That´s to say, images are begotten, are born, develop, grow up, reach their youth, mature, age, go into decline and die, to restart the life cycle.

And as an instance of it he puts a picture made by Henri Cartier-Bresson appearing reproduced on the exhibition invitation card arriving at his mailbox, that image being subsequently eaten by the snails. It´s a way to show how more than being based on a real experience of nature, images are nowadays supported on precedent images belonging to our visual culture, on which we rest our knowledge, the information we have, etc.

The interaction between observers and the assortment of sixteen photographs (painstakingly made digital prints in 75 x 100 cm on Hahnemühle Photo Rag 308 grammes) by Joan Fontcuberta constituting the Gastropoda exhibition inaugurated today at la Fábrica was an unremitting constant, such as usually happens with the works of this photographer (Prize Octavius Hill of the Fotografisches Akademie GDL of Germany in 1988, Chevalier de L´Ordre des Arts et des Lettres of the French Ministry of Culture 1994, National Prize of Photography of Spain in 1998 and Hasselblad International Prize of Photography 2013) whose oeuvres never leave anybody indifferent, as well as being an outstanding humanist, communicator, philosopher and think tank in himself, but always without an electron of haughtiness and with a huge level of self-commitment.

Fontcuberta articulates his criterion that metaphorically it could be said that what snails do is to prove us that presently images have to do above all with other images, more than with reality, that Plato wasn´t wrong and that reality is out there, but there are some shadows in between.

On the other hand, there´s a further side in the aforementioned roadmap he wishes to highlight: the way in which within the frame of this post photographic stage, one of the most compelling questions to reconsider or critically revise is the notion of authorship.

Id est, Who is the author of the images?
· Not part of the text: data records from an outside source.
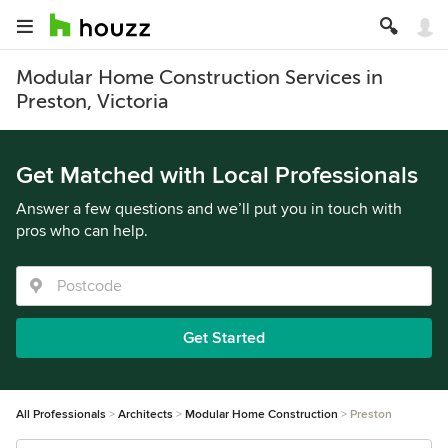
Modular Home Construction Services in
Preston, Victoria
Get Matched with Local Professionals
Answer a few questions and we’ll put you in touch with
pros who can help.
Get Started
All Professionals
Architects
Modular Home Construction
Preston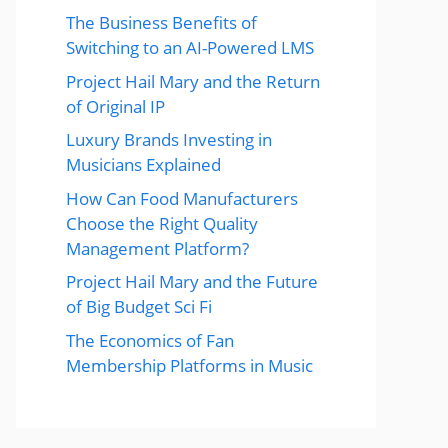
The Business Benefits of
Switching to an AI-Powered LMS
Project Hail Mary and the Return
of Original IP
Luxury Brands Investing in
Musicians Explained
How Can Food Manufacturers
Choose the Right Quality
Management Platform?
Project Hail Mary and the Future
of Big Budget Sci Fi
The Economics of Fan
Membership Platforms in Music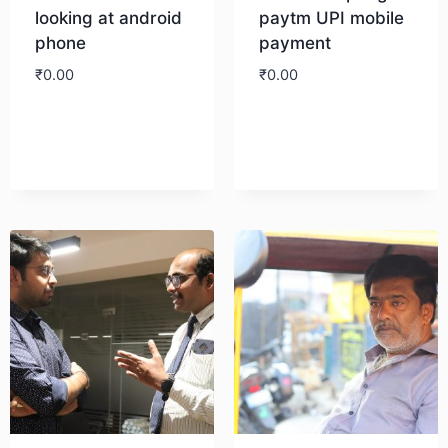
looking at android
paytm UPI mobile
phone
payment
₹
0.00
₹
0.00
Download
Download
The snails, the man, both of them at the same time, nobody?

Joan Fontcuberta in a lively chat with the numerous attendance after finishing his address

Likewise, he lays out a redefinition of the essence of being an artist, creator and author, in which the making of the image is sidelined and the important thing is to get the meaning prevail, a context in which the author wouldn´t be the one begetting the images, but that one conferring meaning to them.
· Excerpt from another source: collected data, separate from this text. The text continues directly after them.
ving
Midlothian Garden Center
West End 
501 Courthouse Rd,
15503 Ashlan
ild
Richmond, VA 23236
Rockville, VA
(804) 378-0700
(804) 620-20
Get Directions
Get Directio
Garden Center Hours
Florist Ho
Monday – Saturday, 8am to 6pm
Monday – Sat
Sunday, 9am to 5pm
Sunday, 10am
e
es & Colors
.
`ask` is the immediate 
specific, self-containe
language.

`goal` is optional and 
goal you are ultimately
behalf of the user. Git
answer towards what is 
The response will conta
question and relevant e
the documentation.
Furthermore, he admits that somehow he takes advantage of the snails, exploiting them to yield this kind of works, albeit it is he who with his gesture vindicates that result which is pure rubbish, pure waste, pure shredded paper, giving it a visibility, a certain consistency and a meaning through the adoption of some images.


Needless to say that Joan Fontcuberta, with his refined and sharp-witted sense of humor at times truly devastating but including frequent backgrounds of reality, proclaims to Cosmos that Gastropoda exhibition is an ode to Slow Food, as opposite to Fast Food, celerity and urgency as defining traits of our time, in which it seems that everything must be immediate, even the food, so watching the calmness of these quiet snails eating and getting the most out of these pictures is something very interesting and a role model.
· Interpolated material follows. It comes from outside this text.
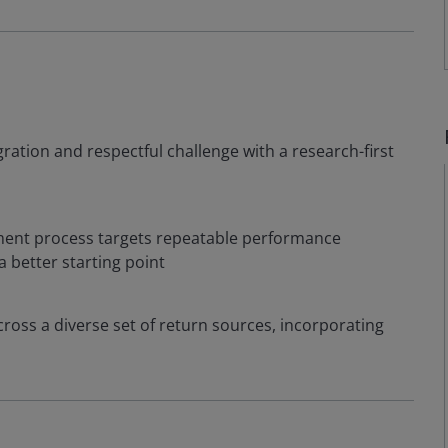
egration and respectful challenge with a research-first
tment process targets repeatable performance
 a better starting point
ross a diverse set of return sources, incorporating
Besides, during his speech, the author revealed a little known side of his Gastropoda exhibitions: the climax of some of them was a performance ingesting the photofagi snails.

One of the attendees to the inauguration of Gastropoda exhibition at La Fábrica walks by a large LCD screen where steadily appeared gasteropods being the main characters of the display, which once again reflected the visual universe of the work of this photographer in which the concepts of truth and fiction are always intertwined.

To wrap up, Joan Fontcuberta expressed his conviction that images are something very serious, since they don´t only represent a world but make up world and thereupon they affect us, in such a way that to know how to think the images, analyze which is the effect they bring about in us is not a merely aesthetic question, but an epistemological one, because our life depends on images.

Thus, to devote time, energy and intelligence to do and think of images is something highly significant, because currently all of us are photographers and create images, but many of us keep on being illiterate as to images, and this is an unfinished business.